Hello,
With the later versions of AWX we moved to receptor (automation mesh).
I am trying to understand how artifacts (playbooks, inventories) are copied from controller to execution nodes.
Does receptor copy them ?
Regards.
RH
Hello,
With the later versions of AWX we moved to receptor (automation mesh).
I am trying to understand how artifacts (playbooks, inventories) are copied from controller to execution nodes.
Does receptor copy them ?
Regards.
RH
Here is a rough overview as I understand it. Open to anyone else’s comments.
Hello,
With the later versions of AWX we moved to receptor (automation mesh).
In kubernetes, the connection between job pods and the control plane is not really a mesh. The control pods use the receptor kubernetes work type to connect directly to the kubernetes api and launch a pod. So maybe we can call it an “automation strand” or “automation string” since there are just the control pod and the job pod concerned. The other control plane pods who are not the “controller” for the job know nothing about that job pod.
I am trying to understand how artifacts (playbooks, inventories) are copied from controller to execution nodes.
When starting the job, the control plane pod does the project update/inventory update etc.

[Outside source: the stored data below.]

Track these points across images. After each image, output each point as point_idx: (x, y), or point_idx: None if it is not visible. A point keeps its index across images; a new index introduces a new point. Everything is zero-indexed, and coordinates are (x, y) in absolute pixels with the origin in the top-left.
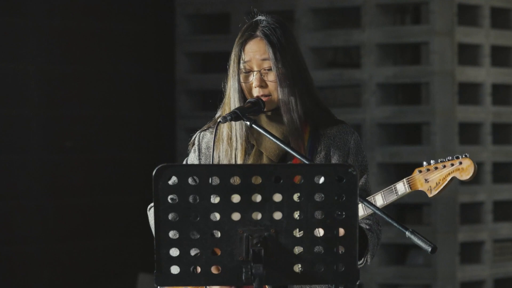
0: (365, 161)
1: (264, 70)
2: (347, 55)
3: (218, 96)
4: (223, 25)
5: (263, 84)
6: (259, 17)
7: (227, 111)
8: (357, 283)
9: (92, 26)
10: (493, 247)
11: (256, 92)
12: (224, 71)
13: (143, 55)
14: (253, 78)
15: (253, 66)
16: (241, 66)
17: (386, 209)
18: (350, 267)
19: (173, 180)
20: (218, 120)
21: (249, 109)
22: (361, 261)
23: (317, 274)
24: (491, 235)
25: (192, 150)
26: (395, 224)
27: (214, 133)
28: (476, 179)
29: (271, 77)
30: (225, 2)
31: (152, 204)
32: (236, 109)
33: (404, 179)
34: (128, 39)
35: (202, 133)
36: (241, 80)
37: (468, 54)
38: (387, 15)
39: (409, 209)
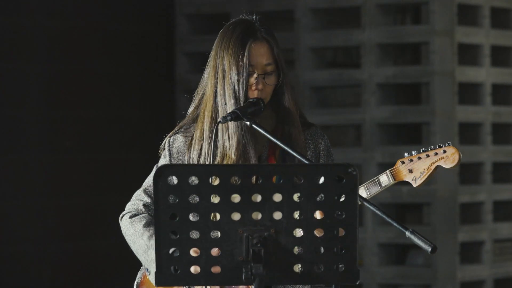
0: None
1: (267, 73)
2: (347, 55)
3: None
4: (223, 25)
5: (263, 88)
6: (245, 17)
7: (220, 107)
8: (357, 283)
9: (92, 26)
10: (493, 247)
11: (254, 93)
12: None
13: (143, 55)
14: (256, 81)
15: (257, 69)
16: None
17: (386, 209)
18: (350, 267)
19: (173, 180)
20: (219, 120)
21: (249, 109)
22: None
23: (317, 274)
24: (491, 235)
25: (163, 155)
26: (395, 224)
27: (213, 132)
28: (476, 179)
29: (272, 81)
30: (225, 2)
31: (123, 212)
32: (236, 109)
33: (387, 171)
34: (128, 39)
35: (173, 137)
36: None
37: (468, 54)
38: (387, 15)
39: (409, 209)
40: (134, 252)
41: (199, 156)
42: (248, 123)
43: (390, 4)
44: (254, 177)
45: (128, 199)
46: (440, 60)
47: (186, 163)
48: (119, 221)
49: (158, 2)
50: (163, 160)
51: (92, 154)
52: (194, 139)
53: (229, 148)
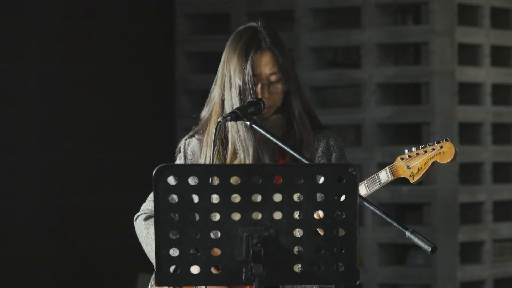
0: None
1: (272, 82)
2: (347, 55)
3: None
4: (223, 25)
5: (270, 96)
6: (252, 24)
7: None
8: (357, 283)
9: (92, 26)
10: (493, 247)
11: None
12: None
13: (143, 55)
14: (262, 91)
15: (261, 79)
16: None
17: (386, 209)
18: (350, 267)
19: (173, 180)
20: (219, 120)
21: (249, 109)
22: None
23: (317, 274)
24: (491, 235)
25: (178, 158)
26: (395, 224)
27: (213, 132)
28: (476, 179)
29: (278, 89)
30: (225, 2)
31: (138, 213)
32: (236, 109)
33: (387, 167)
34: (128, 39)
35: (188, 140)
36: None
37: (468, 54)
38: (387, 15)
39: (409, 209)
40: (147, 254)
41: (205, 162)
42: (248, 123)
43: (390, 4)
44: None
45: (128, 199)
46: (440, 60)
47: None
48: (134, 221)
49: (158, 2)
50: (178, 162)
51: (92, 154)
52: (204, 145)
53: (245, 156)
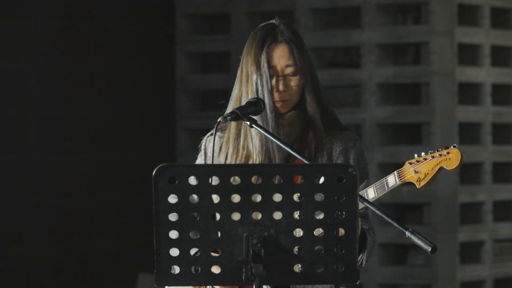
0: (366, 168)
1: (288, 75)
2: (347, 55)
3: (220, 96)
4: (223, 25)
5: (286, 89)
6: (273, 21)
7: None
8: (357, 283)
9: (92, 26)
10: (493, 247)
11: (277, 96)
12: (224, 71)
13: (143, 55)
14: (277, 83)
15: (277, 71)
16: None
17: (386, 209)
18: (350, 267)
19: (174, 180)
20: (219, 120)
21: (249, 109)
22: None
23: (317, 274)
24: (491, 235)
25: (199, 155)
26: (395, 224)
27: (214, 132)
28: (476, 179)
29: (293, 82)
30: (225, 2)
31: None
32: (236, 108)
33: (395, 172)
34: (128, 39)
35: (209, 137)
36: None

It creates an archive with all the things that ansible-runner needs (“the private data directory”) to start the job. It then sends this over a tcp connection it has with the worker container in the job pod. Then the job runs. The worker container archives the job events and sends them back to the control plane, where events get processed and written to the database. The inventory/playbook/etc is not sent back, because there is no need to send it back.
Hi,
Good question. To echo the previous answer, this is done via the ansible-runner transmit|worker|process commands, which AFAIU, use receptor underneath. This is described at https://ansible-runner.readthedocs.io/en/2.1.1/remote_jobs/
I have not dug into the actual specifics though, I am interested in getting more information as well.